- WHAT YOU NEED TO DO
A) Decide whether each statement agrees with the sermon excerpt, answering yes or no and quoting the deciding words: (i) The Gospel reading for the sermon is John 9:1-41. (ii) The speaker holds that miracles no longer happen. (iii) The opening quotation calls the ultimate Word a paragraph.
B) Using the sermon excerpt, answer each question on its own line:
(i) What date is given for the post?
(ii) On what page of God, Christ, Church does the opening quotation appear?
(iii) In what setting did the speaker hear the question about miracles as a child?
C) Write the next part of the sermon excerpt, picking up right after its final sentence.

The Ultimate Word

"The ultimate Word is not a paragraph but a person. If Jesus is the Word of God incarnate, then the heart of proclamation is personal and relational, not propositional."

Marjorie Hewitt Suchocki * God, Christ, Church, page 135

Monday, March 31, 2014

No turning back

Lent 4A
John 9:1-41

In the name of God.  Amen.

Sometimes I think these miracle stories of Jesus’ might sometimes make us feel more distant from him.  Later in John, near the end of the book it says, “Jesus did many other signs, which are not written in this book.  But these are written so that you may come to believe that Jesus is the Messiah…”  So that, the writer says, is the point.  The stories of these signs and wonders are written and shared “so that you may come to believe”.

The problem, however, is that sometimes they can seem to drive a wedge.  Rather than making us feel closer to God, in the light of our everyday experience, they may make us feel more distant.

Not many of us can point to examples of times when we’ve seen blind people who were made to see as turning points in our faith journeys.  Not many of us know people who were raised from the dead.

I remember, as a child, one of the questions that came up from time to time when I was in Sunday School was, why aren’t there miracles anymore?  As an adult, of course, I’ve learned that there are still miracles.  Most of us can see them everyday, if we train ourselves to recognize them.  But it’s true, that miracles don’t tend to be as dramatic as the kinds of things we see in the gospels.

- Data entries
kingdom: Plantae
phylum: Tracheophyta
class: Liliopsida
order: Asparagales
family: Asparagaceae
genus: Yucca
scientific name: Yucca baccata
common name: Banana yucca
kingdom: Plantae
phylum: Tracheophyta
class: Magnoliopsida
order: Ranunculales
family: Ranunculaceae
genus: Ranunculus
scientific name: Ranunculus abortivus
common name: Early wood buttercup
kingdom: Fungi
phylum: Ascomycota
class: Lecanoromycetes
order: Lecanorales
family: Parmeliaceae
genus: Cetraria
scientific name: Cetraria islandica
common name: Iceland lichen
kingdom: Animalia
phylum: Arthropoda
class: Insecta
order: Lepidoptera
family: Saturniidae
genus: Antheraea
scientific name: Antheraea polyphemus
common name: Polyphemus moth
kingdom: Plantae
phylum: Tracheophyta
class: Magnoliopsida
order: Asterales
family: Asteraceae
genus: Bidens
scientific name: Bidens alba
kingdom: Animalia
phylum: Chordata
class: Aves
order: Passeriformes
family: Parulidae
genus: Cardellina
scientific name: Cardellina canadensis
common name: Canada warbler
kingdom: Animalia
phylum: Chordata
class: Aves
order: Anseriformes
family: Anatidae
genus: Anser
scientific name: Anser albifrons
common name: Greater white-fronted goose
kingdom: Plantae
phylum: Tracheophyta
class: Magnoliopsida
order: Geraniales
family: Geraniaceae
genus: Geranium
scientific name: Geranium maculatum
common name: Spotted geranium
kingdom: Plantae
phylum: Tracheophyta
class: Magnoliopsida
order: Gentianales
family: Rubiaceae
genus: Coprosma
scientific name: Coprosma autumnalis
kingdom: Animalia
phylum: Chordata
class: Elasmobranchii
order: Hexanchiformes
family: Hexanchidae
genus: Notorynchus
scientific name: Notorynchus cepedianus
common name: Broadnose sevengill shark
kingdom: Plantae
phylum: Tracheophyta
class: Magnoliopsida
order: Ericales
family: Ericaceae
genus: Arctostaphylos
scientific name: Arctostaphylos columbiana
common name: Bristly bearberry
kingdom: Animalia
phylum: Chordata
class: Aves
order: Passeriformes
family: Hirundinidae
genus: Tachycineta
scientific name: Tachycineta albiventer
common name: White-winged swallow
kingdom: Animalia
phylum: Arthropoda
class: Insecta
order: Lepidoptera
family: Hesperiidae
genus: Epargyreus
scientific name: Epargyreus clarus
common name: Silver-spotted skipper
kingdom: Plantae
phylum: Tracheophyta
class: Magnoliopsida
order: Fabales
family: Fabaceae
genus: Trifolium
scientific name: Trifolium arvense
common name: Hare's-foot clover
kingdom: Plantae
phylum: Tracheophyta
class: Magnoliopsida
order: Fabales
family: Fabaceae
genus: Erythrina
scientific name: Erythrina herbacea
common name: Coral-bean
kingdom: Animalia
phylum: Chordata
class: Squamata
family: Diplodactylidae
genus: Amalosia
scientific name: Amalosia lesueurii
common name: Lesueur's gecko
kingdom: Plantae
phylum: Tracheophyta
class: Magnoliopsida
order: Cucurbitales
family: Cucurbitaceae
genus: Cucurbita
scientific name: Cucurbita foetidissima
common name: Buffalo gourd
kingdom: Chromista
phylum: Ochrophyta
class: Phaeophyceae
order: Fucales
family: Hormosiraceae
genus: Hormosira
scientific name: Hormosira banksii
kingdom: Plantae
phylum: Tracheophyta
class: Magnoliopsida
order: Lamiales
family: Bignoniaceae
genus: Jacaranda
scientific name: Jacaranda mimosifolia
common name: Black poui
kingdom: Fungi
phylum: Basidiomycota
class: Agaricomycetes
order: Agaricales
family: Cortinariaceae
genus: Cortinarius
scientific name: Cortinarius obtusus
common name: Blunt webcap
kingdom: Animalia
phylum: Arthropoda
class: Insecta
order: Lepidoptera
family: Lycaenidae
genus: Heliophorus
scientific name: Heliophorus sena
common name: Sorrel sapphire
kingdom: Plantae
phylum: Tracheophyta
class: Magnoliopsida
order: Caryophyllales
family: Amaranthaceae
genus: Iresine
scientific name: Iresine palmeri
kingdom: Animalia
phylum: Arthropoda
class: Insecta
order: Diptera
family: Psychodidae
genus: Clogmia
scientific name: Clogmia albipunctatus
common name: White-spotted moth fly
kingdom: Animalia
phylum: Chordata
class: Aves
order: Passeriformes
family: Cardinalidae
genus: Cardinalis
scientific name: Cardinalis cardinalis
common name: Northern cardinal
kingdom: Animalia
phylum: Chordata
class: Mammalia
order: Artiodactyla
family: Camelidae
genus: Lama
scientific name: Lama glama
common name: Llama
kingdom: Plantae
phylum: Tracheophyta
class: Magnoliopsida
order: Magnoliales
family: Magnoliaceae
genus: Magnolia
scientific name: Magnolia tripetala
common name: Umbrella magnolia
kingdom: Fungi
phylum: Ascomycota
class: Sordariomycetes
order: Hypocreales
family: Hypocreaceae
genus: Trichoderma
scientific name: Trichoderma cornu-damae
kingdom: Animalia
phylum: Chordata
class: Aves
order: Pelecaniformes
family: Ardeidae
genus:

- REPLIES
A)
(i) Yes: "John 9:1-41"
(ii) No: "As an adult, of course, I’ve learned that there are still miracles."
(iii) No: "The ultimate Word is not a paragraph but a person."

B)
(i) Monday, March 31, 2014
(ii) Page 135
(iii) Sunday School

C)
The other difference is, we’ve gotten pretty good at explaining and understanding our miracles.  Or at least we think we do.  We’ve probably all seen videos on YouTube of people hearing for the first time after activating cochlear implants.  Just earlier this week I saw a particularly sweet video about an engineer who had developed a hobby of modifying children’s electric ride-on toys as a cost-effective way of offering increased mobility to children with physical disabilities.  If that wasn’t “miracle” enough for you, he not only does this free of charge, but after he’s mastered each creation, he posts the plans for each project online for anyone else who might need it to download for free and to build their own.

There are most certainly still miracles.  It would be hard to deny that.

But as much as the miracle plays an important role in the story we read today, I would argue that the story of the man who was blind from birth receiving his sight isn’t so much about a miracle - the physical change, as it is a story about a conversion - the spiritual change.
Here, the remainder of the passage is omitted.